● **The problem**:
Print only the closing part of the entries. It starts at the line containing "Draw a box round the sink. As [x1,y1,x2,y2]." and includes the final line, exactly as written.

[Collected data]
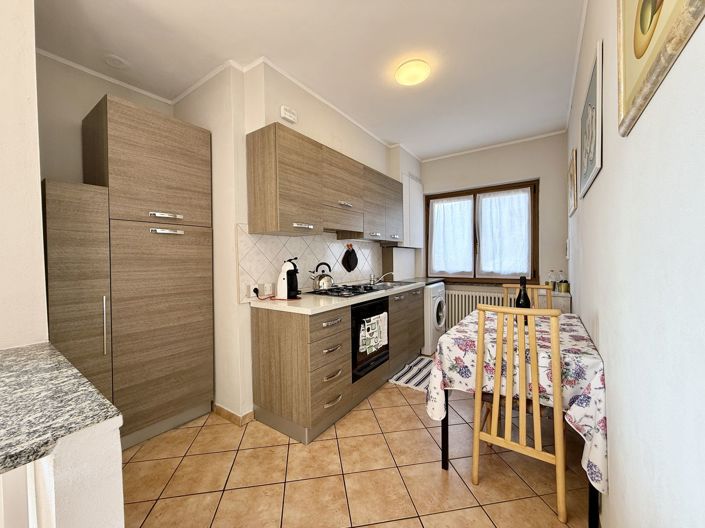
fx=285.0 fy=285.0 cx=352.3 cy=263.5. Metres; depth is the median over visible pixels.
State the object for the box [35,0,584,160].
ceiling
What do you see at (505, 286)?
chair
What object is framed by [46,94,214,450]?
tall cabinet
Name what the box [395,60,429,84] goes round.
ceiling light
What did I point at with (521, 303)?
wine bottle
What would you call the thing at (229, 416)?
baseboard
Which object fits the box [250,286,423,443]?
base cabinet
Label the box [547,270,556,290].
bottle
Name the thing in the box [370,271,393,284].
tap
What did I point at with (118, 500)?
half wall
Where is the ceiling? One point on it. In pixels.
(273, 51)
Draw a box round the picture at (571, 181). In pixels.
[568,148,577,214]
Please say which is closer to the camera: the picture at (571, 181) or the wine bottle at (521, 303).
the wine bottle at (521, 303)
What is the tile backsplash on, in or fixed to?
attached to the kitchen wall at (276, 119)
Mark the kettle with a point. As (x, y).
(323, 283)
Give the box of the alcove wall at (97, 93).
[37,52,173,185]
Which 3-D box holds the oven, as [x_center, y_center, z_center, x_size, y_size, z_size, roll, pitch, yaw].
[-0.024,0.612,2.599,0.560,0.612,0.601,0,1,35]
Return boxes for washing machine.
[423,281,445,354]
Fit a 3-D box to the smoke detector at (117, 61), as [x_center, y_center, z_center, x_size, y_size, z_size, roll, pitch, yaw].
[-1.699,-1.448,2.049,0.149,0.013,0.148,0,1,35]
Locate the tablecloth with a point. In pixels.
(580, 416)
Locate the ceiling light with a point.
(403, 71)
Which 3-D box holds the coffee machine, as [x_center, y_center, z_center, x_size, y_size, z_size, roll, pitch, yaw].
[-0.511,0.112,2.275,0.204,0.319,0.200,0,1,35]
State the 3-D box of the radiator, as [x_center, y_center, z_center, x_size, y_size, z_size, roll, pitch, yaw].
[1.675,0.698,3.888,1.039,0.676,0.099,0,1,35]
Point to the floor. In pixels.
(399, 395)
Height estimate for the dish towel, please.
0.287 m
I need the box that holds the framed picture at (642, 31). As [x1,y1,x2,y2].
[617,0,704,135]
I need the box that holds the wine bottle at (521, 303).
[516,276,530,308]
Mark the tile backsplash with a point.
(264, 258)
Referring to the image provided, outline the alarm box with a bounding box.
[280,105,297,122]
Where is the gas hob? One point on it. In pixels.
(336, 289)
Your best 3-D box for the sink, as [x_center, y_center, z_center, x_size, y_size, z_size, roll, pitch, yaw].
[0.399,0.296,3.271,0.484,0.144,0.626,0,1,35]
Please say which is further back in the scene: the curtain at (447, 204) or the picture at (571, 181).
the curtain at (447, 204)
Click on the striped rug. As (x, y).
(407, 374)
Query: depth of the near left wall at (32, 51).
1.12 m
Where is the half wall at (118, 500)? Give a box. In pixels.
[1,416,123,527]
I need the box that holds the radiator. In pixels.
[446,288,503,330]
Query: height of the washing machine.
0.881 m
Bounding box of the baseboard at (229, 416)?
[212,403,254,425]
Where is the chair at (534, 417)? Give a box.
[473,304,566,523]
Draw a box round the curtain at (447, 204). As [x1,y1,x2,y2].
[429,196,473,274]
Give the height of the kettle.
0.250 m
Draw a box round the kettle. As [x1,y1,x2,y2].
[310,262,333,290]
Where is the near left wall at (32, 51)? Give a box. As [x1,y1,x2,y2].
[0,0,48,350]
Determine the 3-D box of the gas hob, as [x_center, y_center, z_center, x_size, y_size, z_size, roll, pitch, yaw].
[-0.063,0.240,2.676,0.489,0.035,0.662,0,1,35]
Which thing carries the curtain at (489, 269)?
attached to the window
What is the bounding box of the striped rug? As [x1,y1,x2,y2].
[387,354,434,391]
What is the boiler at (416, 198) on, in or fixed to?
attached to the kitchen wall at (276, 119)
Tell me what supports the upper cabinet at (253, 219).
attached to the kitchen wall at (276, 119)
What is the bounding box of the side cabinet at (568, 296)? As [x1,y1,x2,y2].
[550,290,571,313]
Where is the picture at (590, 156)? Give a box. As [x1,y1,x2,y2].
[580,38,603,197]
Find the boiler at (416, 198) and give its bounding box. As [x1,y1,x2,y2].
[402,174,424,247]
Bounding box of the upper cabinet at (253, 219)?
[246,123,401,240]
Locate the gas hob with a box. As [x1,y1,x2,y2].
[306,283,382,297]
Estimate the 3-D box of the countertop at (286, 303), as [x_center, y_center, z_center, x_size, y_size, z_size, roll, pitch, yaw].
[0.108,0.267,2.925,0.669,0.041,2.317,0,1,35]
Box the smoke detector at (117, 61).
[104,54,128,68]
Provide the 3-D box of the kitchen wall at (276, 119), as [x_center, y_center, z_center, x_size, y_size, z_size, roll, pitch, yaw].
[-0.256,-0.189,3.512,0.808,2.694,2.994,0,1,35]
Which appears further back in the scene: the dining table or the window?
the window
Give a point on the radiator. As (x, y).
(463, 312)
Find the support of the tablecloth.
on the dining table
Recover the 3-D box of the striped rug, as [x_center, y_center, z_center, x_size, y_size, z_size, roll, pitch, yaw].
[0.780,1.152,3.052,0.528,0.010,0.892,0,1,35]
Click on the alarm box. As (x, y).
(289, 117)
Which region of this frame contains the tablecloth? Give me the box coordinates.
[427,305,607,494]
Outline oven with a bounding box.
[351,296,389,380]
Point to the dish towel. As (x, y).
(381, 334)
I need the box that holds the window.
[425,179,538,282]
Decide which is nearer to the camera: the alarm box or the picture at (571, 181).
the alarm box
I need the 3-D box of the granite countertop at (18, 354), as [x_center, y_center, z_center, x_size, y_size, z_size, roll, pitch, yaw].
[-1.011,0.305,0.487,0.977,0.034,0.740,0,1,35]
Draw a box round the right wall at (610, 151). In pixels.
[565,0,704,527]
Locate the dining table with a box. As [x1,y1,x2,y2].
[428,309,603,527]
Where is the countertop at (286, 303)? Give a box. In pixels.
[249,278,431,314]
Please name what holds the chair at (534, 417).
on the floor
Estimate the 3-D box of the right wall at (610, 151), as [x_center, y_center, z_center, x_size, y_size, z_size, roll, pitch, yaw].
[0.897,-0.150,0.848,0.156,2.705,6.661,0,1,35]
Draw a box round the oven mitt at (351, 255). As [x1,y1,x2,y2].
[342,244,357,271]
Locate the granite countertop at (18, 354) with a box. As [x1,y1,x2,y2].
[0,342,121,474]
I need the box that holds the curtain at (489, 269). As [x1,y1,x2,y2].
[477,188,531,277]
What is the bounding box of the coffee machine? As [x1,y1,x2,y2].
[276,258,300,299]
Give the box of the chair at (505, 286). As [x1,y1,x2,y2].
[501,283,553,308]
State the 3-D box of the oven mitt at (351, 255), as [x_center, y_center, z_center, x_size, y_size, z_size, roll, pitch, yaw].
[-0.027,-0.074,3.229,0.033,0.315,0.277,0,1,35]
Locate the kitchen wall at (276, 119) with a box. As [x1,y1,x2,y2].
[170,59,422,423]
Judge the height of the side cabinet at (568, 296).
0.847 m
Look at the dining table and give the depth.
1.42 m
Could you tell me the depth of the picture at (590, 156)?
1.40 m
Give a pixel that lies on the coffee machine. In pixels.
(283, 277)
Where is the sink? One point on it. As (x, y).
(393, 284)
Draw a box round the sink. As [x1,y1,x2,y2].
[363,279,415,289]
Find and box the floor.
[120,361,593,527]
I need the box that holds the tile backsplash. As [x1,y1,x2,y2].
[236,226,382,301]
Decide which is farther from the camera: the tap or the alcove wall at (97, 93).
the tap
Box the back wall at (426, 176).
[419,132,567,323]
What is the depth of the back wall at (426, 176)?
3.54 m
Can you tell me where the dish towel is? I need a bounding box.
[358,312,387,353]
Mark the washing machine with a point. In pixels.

● **Solution to the problem**:
Draw a box round the sink. As [x1,y1,x2,y2].
[363,279,415,289]
Find and box the floor.
[120,361,593,527]
I need the box that holds the tile backsplash. As [x1,y1,x2,y2].
[236,226,382,301]
Decide which is farther from the camera: the tap or the alcove wall at (97, 93).
the tap
Box the back wall at (426, 176).
[419,132,567,323]
What is the depth of the back wall at (426, 176)?
3.54 m
Can you tell me where the dish towel is? I need a bounding box.
[358,312,387,353]
Mark the washing machine with a point. In pixels.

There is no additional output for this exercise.